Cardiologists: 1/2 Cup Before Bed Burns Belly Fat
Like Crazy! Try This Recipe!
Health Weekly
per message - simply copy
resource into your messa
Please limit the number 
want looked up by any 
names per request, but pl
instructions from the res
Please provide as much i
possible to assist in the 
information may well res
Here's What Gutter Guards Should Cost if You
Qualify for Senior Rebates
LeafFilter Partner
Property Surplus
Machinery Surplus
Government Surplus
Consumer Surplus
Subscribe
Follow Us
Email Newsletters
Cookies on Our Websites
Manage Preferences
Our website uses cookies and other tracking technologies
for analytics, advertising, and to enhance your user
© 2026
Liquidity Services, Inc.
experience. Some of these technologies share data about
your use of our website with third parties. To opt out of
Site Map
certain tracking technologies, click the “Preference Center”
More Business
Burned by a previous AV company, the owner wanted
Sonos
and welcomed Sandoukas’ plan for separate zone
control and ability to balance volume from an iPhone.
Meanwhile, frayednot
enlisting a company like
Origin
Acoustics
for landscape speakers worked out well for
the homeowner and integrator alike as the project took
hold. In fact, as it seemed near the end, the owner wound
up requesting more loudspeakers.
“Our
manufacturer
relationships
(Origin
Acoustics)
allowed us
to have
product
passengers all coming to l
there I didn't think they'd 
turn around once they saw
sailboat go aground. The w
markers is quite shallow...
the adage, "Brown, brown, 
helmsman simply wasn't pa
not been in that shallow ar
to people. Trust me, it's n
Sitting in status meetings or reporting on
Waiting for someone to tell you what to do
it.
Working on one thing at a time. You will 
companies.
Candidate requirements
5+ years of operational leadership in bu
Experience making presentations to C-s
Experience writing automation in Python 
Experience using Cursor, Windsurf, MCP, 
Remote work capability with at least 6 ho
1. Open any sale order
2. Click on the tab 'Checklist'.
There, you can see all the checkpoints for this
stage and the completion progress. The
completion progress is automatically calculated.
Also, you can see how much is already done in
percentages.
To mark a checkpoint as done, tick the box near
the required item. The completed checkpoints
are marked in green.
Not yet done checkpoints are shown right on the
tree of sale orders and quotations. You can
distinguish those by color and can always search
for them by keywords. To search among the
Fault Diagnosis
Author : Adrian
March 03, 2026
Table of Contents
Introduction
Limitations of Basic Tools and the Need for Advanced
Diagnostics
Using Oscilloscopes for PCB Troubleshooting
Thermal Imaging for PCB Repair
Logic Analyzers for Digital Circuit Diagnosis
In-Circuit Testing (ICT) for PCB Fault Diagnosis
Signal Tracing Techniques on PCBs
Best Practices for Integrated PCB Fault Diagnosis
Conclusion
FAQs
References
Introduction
•••
**WHAT YOU ARE ASKED TO DO**
Present the stretch from the start of the records through the line containing "information may well res" as a numbered list, omitting any blank lines.

**RESPONSE TO THIS TASK**
1. Cardiologists: 1/2 Cup Before Bed Burns Belly Fat
2. Like Crazy! Try This Recipe!
3. Health Weekly
4. per message - simply copy
5. resource into your messa
6. Please limit the number 
7. want looked up by any 
8. names per request, but pl
9. instructions from the res
10. Please provide as much i
11. possible to assist in the 
12. information may well res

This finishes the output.